PROVIDED RECORDS:
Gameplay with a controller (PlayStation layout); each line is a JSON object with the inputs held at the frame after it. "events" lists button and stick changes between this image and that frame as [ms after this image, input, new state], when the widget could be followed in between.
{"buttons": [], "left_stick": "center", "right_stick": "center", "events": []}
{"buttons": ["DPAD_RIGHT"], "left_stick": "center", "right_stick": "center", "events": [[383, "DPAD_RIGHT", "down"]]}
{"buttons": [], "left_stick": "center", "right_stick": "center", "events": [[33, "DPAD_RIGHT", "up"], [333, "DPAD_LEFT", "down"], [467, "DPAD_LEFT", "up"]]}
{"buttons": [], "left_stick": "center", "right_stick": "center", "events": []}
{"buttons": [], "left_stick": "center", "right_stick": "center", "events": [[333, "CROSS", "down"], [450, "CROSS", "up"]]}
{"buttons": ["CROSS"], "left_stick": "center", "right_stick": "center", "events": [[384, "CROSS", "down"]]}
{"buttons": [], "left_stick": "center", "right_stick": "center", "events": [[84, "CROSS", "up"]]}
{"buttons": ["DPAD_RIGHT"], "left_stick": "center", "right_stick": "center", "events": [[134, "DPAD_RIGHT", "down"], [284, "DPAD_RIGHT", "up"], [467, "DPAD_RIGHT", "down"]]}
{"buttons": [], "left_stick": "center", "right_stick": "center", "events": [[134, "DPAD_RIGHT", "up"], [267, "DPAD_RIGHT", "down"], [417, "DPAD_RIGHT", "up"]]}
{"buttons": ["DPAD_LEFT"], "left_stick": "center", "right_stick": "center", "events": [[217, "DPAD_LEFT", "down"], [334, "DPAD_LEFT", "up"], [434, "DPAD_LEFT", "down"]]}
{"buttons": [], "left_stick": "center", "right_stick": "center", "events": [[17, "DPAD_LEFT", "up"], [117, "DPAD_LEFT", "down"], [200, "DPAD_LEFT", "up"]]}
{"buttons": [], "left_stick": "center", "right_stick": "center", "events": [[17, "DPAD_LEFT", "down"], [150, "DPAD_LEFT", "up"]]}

TASK PROMPT: Reproduce exactly what is written in the listing above.

EXERCISE OUTPUT:
Gameplay with a controller (PlayStation layout); each line is a JSON object with the inputs held at the frame after it. "events" lists button and stick changes between this image and that frame as [ms after this image, input, new state], when the widget could be followed in between.
{"buttons": [], "left_stick": "center", "right_stick": "center", "events": []}
{"buttons": ["DPAD_RIGHT"], "left_stick": "center", "right_stick": "center", "events": [[383, "DPAD_RIGHT", "down"]]}
{"buttons": [], "left_stick": "center", "right_stick": "center", "events": [[33, "DPAD_RIGHT", "up"], [333, "DPAD_LEFT", "down"], [467, "DPAD_LEFT", "up"]]}
{"buttons": [], "left_stick": "center", "right_stick": "center", "events": []}
{"buttons": [], "left_stick": "center", "right_stick": "center", "events": [[333, "CROSS", "down"], [450, "CROSS", "up"]]}
{"buttons": ["CROSS"], "left_stick": "center", "right_stick": "center", "events": [[384, "CROSS", "down"]]}
{"buttons": [], "left_stick": "center", "right_stick": "center", "events": [[84, "CROSS", "up"]]}
{"buttons": ["DPAD_RIGHT"], "left_stick": "center", "right_stick": "center", "events": [[134, "DPAD_RIGHT", "down"], [284, "DPAD_RIGHT", "up"], [467, "DPAD_RIGHT", "down"]]}
{"buttons": [], "left_stick": "center", "right_stick": "center", "events": [[134, "DPAD_RIGHT", "up"], [267, "DPAD_RIGHT", "down"], [417, "DPAD_RIGHT", "up"]]}
{"buttons": ["DPAD_LEFT"], "left_stick": "center", "right_stick": "center", "events": [[217, "DPAD_LEFT", "down"], [334, "DPAD_LEFT", "up"], [434, "DPAD_LEFT", "down"]]}
{"buttons": [], "left_stick": "center", "right_stick": "center", "events": [[17, "DPAD_LEFT", "up"], [117, "DPAD_LEFT", "down"], [200, "DPAD_LEFT", "up"]]}
{"buttons": [], "left_stick": "center", "right_stick": "center", "events": [[17, "DPAD_LEFT", "down"], [150, "DPAD_LEFT", "up"]]}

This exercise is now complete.